Ahmed Arajiga
- Born: 3 July 1991 (age 34) Manyara, Tanzania

Domestic
- Years: League / Role
- 2018–2019: First League / Referee
- 2018–19: Championship League / Referee
- 2019–: FA Cup / Referee
- 2019–: Premier League / Referee
- 2021–: FA Cup final / Referee

International
- Years: League / Role
- 2022–: FIFA listed / Referee
- 2022–: CAF listed / Referee

= Ahmed Arajiga =

Tanzania football referee (born 1992)

Ahmed Arajiga (born 3 July 1991) is a Tanzanian association football referee. He has been on the FIFA International Referees List since 2022. He is one of the best referees in the country.

==Career==
Ahmed Arajiga made his debut in the Tanzanian first division in 2018 and has been an international referee for FIFA since 2022.

===Suspended by the TPLB===
In 2022, Arajiga was banned for six months by the Tanzania Premier League Board for not properly enforcing the rules of football in the Azam 2–2 Yanga match.

===Success===
After a temporary suspension, he was one of the most reliable referees for many high-pressure or decisive matches.

==International==
His first international match assignment was in 2022 when CAF appointed him to officiate the match between ASAS Djibouti Télécom and AS Kigali in the 2022–23 CAF preliminary rounds of the 2022–23 CAF Confederation Cup first leg.

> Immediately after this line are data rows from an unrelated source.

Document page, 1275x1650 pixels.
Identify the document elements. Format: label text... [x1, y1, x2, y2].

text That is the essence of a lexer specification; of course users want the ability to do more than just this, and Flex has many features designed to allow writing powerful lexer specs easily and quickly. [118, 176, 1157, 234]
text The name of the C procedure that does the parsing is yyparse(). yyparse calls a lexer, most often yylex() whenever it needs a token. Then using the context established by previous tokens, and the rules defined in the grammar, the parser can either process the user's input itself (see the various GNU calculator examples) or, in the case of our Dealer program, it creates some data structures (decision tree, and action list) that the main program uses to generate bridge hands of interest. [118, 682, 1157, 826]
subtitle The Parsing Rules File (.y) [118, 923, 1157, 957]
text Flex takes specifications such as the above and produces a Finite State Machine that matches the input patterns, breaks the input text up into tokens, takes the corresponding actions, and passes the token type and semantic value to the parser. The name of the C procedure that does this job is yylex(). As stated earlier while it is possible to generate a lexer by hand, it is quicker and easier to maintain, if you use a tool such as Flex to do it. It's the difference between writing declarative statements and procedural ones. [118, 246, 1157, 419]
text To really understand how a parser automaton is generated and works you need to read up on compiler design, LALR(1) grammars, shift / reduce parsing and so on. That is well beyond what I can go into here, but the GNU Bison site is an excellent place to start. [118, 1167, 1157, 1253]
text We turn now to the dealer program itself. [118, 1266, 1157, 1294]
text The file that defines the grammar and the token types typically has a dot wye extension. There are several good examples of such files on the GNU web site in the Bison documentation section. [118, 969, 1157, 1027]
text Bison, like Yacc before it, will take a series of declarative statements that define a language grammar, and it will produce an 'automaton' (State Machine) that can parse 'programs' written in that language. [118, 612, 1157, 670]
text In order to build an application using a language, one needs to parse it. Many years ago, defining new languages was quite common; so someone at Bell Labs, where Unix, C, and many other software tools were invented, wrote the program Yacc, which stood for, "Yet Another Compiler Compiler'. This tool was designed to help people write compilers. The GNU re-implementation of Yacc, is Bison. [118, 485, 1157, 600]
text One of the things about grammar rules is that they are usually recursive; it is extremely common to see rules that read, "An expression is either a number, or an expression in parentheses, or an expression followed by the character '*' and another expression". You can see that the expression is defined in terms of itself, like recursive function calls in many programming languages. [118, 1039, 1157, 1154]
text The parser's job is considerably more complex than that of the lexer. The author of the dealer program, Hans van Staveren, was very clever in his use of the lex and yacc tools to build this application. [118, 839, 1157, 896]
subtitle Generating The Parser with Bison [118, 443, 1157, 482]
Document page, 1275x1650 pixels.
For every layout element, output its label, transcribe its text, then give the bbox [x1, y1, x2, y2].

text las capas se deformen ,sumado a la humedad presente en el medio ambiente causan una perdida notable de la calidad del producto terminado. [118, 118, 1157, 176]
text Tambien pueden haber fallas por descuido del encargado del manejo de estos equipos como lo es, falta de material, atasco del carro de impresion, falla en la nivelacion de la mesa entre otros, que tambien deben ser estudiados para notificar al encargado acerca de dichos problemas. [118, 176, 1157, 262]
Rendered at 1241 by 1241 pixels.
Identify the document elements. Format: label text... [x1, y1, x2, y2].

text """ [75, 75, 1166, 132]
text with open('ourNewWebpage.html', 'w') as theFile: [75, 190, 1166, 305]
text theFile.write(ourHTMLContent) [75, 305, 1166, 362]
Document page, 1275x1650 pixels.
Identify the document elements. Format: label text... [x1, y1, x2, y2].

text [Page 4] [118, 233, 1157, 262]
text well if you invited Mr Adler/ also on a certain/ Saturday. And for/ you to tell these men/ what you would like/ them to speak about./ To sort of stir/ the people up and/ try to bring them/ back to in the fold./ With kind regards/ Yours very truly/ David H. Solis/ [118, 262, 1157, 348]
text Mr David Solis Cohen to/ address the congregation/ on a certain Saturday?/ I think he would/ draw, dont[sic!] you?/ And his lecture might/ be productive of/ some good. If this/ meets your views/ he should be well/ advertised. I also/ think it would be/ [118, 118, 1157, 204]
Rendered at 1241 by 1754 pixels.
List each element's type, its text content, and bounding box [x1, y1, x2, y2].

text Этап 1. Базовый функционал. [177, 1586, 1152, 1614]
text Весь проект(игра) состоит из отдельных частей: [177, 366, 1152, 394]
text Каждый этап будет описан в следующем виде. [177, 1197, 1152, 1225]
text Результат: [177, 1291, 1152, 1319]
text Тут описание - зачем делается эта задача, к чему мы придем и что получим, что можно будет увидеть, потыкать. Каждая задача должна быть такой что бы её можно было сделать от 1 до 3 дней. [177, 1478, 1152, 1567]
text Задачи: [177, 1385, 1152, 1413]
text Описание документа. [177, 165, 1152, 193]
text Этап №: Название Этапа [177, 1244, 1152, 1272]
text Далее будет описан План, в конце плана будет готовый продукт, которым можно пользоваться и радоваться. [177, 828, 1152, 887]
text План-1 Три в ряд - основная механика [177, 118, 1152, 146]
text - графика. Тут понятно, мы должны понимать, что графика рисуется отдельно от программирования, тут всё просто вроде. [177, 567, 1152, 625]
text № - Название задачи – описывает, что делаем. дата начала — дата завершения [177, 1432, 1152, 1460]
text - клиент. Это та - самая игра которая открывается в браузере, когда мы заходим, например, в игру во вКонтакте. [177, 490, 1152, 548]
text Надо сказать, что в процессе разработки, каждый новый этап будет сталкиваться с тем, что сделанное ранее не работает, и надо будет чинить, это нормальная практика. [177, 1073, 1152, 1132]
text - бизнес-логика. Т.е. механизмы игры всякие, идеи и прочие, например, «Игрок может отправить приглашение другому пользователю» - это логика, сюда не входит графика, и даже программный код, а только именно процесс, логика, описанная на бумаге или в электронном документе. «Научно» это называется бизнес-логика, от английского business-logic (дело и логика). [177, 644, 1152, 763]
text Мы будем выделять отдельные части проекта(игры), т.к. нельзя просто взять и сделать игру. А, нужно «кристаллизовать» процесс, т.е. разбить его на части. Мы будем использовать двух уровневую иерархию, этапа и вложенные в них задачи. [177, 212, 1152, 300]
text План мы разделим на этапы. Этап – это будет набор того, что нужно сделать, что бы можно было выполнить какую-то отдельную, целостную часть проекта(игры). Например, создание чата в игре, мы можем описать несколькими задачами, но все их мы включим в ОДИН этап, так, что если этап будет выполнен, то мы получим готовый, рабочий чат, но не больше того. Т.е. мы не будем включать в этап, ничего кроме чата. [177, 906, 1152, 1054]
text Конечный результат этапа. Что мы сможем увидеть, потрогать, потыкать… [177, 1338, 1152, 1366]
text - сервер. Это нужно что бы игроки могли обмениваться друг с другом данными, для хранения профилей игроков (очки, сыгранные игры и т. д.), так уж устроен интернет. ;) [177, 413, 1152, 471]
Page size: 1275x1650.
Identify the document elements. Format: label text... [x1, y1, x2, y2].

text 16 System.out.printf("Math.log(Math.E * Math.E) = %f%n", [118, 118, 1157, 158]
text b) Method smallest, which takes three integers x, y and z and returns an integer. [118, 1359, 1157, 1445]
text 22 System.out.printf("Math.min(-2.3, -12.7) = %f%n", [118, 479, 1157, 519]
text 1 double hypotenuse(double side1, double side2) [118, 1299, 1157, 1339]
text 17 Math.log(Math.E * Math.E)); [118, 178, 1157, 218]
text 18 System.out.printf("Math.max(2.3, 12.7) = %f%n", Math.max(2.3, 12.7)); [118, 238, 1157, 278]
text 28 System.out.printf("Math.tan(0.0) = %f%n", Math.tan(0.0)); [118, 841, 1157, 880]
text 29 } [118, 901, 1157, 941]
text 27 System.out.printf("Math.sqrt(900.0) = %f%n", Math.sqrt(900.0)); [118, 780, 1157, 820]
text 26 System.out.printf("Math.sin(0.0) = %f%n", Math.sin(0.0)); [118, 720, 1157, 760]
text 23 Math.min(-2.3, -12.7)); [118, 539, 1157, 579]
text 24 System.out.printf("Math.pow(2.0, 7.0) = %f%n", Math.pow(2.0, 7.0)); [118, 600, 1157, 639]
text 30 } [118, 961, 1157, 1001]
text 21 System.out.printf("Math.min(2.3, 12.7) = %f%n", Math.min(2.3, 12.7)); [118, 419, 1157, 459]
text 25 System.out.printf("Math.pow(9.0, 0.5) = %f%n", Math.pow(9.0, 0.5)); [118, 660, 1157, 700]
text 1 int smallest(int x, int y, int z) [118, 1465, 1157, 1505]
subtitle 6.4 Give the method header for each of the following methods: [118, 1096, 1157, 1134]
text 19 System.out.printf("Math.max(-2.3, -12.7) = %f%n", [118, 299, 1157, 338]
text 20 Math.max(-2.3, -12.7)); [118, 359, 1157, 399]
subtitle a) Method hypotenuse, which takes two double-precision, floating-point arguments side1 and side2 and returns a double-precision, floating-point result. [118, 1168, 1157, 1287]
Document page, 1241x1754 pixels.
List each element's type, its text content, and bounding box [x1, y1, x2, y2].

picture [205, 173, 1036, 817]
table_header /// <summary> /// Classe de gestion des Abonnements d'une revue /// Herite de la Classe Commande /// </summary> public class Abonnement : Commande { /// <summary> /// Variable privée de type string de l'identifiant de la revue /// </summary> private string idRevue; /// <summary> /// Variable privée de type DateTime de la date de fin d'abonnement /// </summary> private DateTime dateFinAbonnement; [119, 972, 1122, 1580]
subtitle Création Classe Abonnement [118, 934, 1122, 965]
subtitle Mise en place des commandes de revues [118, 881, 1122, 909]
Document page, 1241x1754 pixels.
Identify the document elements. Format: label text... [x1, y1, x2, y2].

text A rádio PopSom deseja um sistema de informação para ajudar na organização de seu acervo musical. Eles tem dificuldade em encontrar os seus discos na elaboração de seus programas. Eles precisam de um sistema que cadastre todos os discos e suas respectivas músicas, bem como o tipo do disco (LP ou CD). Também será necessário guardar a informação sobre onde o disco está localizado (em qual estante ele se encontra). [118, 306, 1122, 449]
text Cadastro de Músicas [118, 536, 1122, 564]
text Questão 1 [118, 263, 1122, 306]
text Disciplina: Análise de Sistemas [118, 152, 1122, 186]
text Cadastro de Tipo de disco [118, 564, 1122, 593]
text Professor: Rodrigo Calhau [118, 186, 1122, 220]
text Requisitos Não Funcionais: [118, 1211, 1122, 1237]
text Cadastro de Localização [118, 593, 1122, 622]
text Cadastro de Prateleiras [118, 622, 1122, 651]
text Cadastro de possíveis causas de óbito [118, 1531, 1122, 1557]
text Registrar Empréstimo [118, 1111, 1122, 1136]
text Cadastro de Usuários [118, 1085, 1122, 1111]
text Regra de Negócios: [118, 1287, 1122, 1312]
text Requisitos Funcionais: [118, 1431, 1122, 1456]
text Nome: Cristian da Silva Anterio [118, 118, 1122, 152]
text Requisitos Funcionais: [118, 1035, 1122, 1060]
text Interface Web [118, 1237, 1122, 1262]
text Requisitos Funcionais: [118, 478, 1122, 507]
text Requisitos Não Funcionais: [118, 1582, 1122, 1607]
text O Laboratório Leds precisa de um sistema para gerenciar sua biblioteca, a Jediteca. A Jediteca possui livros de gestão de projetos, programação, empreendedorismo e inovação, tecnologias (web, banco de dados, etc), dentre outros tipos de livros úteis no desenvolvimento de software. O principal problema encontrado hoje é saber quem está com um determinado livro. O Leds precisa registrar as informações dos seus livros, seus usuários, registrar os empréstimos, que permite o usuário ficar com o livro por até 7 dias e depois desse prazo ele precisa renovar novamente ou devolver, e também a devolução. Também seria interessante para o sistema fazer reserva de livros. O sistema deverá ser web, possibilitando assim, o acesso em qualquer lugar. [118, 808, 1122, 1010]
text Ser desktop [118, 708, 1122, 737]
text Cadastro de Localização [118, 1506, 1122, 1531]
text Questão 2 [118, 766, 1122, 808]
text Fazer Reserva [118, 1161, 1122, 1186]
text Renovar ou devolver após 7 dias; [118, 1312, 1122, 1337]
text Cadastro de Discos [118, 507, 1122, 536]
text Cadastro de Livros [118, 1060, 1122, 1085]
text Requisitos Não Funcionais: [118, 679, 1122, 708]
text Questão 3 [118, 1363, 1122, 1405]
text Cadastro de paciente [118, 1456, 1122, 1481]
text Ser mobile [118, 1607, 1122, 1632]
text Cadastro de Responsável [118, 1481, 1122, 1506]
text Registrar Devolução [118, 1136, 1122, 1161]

In April 2023, CAF appointed him to officiate in the 2023 U-17 Africa Cup of Nations in Algeria.

In September 2024, he was appointed to officiate the match between Red Arrows and TP Mazembe in 2024–25 CAF Champions League qualifying rounds second leg.

In November 2023, FIFA appointed him to referee the 2026 World Cup qualifying match between Cameroon and Mauritius.

In October 2025, FIFA appointed him to referee the 2026 World Cup qualifying match between Cape Verde and Eswatini.